In plain language: the pellets did not crack, slump, or visibly deform under irradiation. That is meaningful—but it is only the beginning.

What Was Demonstrated—And What Was Not

The fuel design, branded ANEEL (Advanced Nuclear Energy for Enriched Life), uses thorium as a fertile material combined with HALEU enriched between 5% and 20% U-235. Researchers at Texas A&M fabricated 216 annular pellets (with central voids to manage gas release). These were irradiated to burnups approaching 25 gigawatt-days per metric ton—respectable for early-stage testing, but below the high burnups commercial reactors ultimately demand.

Initial non-destructive neutron radiography showed no obvious cracking or collapse. As cited by MSN (opens in a new tab), the fuel now enters more rigorous post-irradiation examinations to assess grain growth, porosity evolution, and fission-product behavior. Additional irradiation cycles are planned through 2026.

The data are credible. INL’s ATR is among the world’s premier materials testing reactors. However, structural survival at moderate burnup does not equate to licensing readiness or economic competitiveness.

The Unresolved Questions

Clean Core asserts the fuel could be used in pressurized heavy-water reactors without altering external geometry—a potentially important claim. It also argues for reduced waste and improved safety margins.

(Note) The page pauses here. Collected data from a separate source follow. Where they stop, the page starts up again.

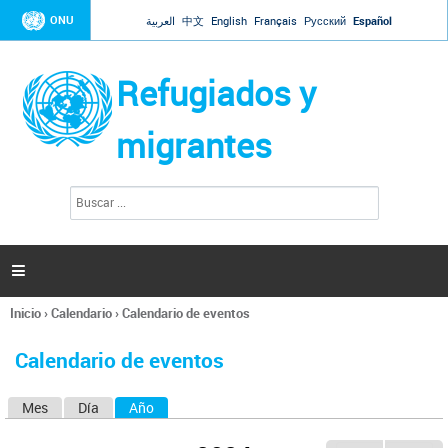
Jump to navigation
ONU
العربية
中文
English
Français
Русский
Español
Refugiados y
migrantes
B
F
u
o
s
r
c
a
m
r

u
l
Inicio
›
Calendario
›
Calendario de eventos
a
Se
r
encuentra
i
Calendario de eventos
usted
o
aquí
d
Mes
Día
Año
(solapa activa)
S
e
b
o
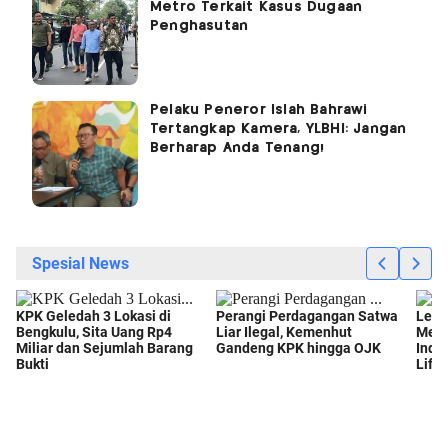
Metro Terkait Kasus Dugaan
Penghasutan
Pelaku Peneror Islah Bahrawi
Tertangkap Kamera, YLBHI: Jangan
Berharap Anda Tenang!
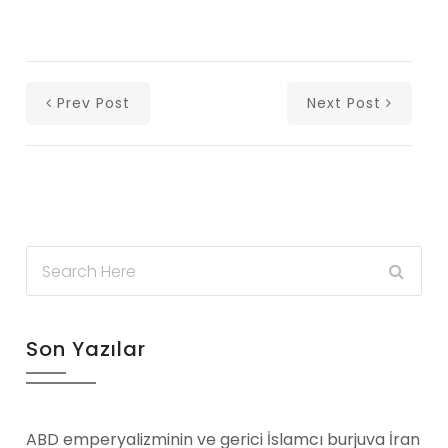
Prev Post
Next Post
Son Yazılar
ABD emperyalizminin ve gerici İslamcı burjuva İran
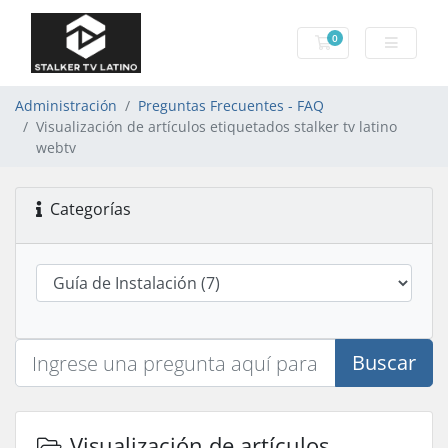
0
Carro de Pedidos
Administración
Preguntas Frecuentes - FAQ
Visualización de artículos etiquetados stalker tv latino
webtv
Categorías
Buscar
Visualización de artículos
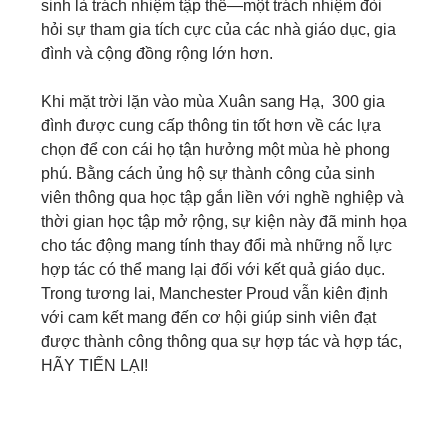
sinh là trách nhiệm tập thể—một trách nhiệm đòi
hỏi sự tham gia tích cực của các nhà giáo dục, gia
đình và cộng đồng rộng lớn hơn.
Khi mặt trời lặn vào mùa Xuân sang Hạ, 300 gia
đình được cung cấp thông tin tốt hơn về các lựa
chọn để con cái họ tận hưởng một mùa hè phong
phú. Bằng cách ủng hộ sự thành công của sinh
viên thông qua học tập gắn liền với nghề nghiệp và
thời gian học tập mở rộng, sự kiện này đã minh họa
cho tác động mang tính thay đổi mà những nỗ lực
hợp tác có thể mang lại đối với kết quả giáo dục.
Trong tương lai, Manchester Proud vẫn kiên định
với cam kết mang đến cơ hội giúp sinh viên đạt
được thành công thông qua sự hợp tác và hợp tác,
HÃY TIẾN LẠI!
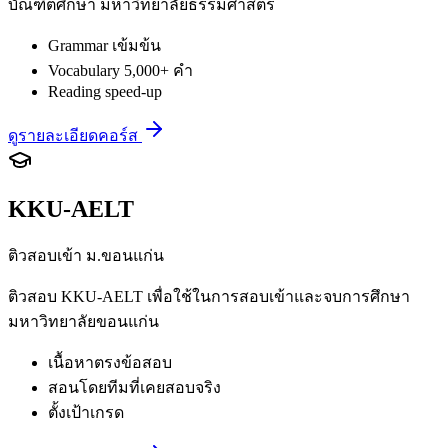
บัณฑิตศึกษา มหาวิทยาลัยธรรมศาสตร์
Grammar เข้มข้น
Vocabulary 5,000+ คำ
Reading speed-up
ดูรายละเอียดคอร์ส
KKU-AELT
ติวสอบเข้า ม.ขอนแก่น
ติวสอบ KKU-AELT เพื่อใช้ในการสอบเข้าและจบการศึกษา
มหาวิทยาลัยขอนแก่น
เนื้อหาตรงข้อสอบ
สอนโดยทีมที่เคยสอบจริง
ตั้งเป้าเกรด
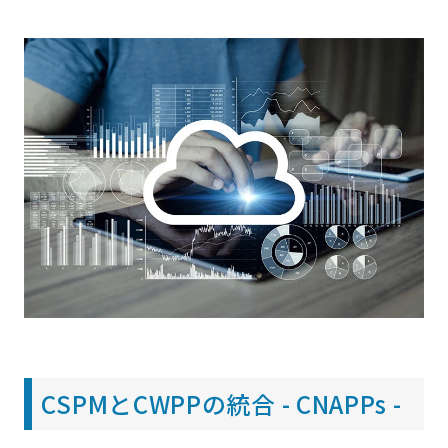
CSPMとCWPPの統合 - CNAPPs -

These remain hypotheses pending long-duration performance data, corrosion studies, fuel-cycle analysis, and regulatory review. Moreover, the fuel depends on HALEU—a material currently in short domestic supply. The U.S. is still rebuilding enrichment capacity after decades of decline.

In short: promising materials science, not yet deployable infrastructure.

China’s Parallel Track

China has moved further down the implementation curve. As previously reported by Rare Earth Exchanges™, Chinese researchers have brought a 2 MW thorium molten-salt reactor online in Gansu Province, with a 100 MW demonstration unit targeted for 2035. Unlike pellet-based fuel for conventional reactors, molten-salt designs dissolve fuel into liquid salt, representing a different technical pathway.

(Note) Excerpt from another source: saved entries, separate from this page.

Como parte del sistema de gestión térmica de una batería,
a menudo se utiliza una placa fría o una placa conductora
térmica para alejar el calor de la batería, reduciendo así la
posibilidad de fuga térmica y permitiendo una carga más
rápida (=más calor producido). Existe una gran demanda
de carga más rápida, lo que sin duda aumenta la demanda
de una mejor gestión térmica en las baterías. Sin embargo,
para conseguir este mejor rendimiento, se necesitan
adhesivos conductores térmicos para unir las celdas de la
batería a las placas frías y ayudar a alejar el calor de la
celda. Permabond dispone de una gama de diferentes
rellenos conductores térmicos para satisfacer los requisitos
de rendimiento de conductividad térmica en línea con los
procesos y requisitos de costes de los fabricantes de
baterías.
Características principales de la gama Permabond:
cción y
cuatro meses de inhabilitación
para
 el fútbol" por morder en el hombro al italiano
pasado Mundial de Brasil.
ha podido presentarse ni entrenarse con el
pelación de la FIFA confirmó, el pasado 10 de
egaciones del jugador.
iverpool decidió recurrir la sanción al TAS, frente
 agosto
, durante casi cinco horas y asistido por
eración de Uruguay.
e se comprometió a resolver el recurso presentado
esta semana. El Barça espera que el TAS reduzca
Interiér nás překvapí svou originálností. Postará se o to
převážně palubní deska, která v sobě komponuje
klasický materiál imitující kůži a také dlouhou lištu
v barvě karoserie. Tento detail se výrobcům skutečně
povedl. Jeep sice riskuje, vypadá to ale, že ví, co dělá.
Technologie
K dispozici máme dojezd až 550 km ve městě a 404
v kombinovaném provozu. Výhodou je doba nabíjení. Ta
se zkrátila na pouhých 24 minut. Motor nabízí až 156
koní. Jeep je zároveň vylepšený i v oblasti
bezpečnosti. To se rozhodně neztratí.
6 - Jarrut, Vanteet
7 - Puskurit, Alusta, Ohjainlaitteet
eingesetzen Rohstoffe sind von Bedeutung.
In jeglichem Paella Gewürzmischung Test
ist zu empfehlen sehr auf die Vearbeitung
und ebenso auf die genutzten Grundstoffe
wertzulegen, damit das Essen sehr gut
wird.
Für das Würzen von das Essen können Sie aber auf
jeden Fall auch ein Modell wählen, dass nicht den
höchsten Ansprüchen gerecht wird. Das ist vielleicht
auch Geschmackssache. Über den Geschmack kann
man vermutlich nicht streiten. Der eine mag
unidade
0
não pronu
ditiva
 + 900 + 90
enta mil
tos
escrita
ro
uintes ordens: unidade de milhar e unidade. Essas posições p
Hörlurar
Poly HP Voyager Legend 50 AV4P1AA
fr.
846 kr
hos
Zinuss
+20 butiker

China’s structural advantage is vertical integration. Thorium occurs as a byproduct of rare-earth mining—an industry China dominates globally. Converting mining residues into reactor fuel aligns energy security with critical mineral control.

The Strategic Lens

Thorium is not merely an alternative fuel. It is a geopolitical lever linking nuclear innovation, enrichment capacity, and rare-earth byproduct streams. The United States is advancing cautiously through rigorous lab testing. China is pairing experimentation with deployment timelines.

Early success in a test reactor matters. But scale, supply chains, licensing, and capital discipline will decide who leads.

For investors and policymakers, the conclusion is disciplined: innovation has begun; industrialization remains the true contest.

Profile

Clean Core Thorium Energy (CCTE) is a Chicago-based nuclear fuel developer founded in 2017. The company’s core product, ANEEL™, is a proprietary blend of thorium-232 and High-Assay Low-Enriched Uranium (HALEU) designed for use in existing Pressurized Heavy Water Reactors (PHWRs), including CANDU reactors. Positioned as a “plug-and-play” alternative fuel, ANEEL aims to significantly reduce long-lived nuclear waste (claimed at over 85%), increase fuel burn-up efficiency, and enhance reactor safety without requiring major modifications to current reactor designs.

CCTE is targeting countries with established PHWR fleets—such as India, Canada, Romania, and Argentina—where adoption could theoretically occur within existing infrastructure.

The company is collaborating with the U.S. Department of Energy at Idaho National Laboratory for irradiation testing and with Texas A&M University for fuel fabrication and research. Founded by CEO Mehul Shah, Clean Core’s strategy centers on accelerating the commercialization of thorium fuel within the current global reactor fleet rather than waiting for next-generation reactor designs.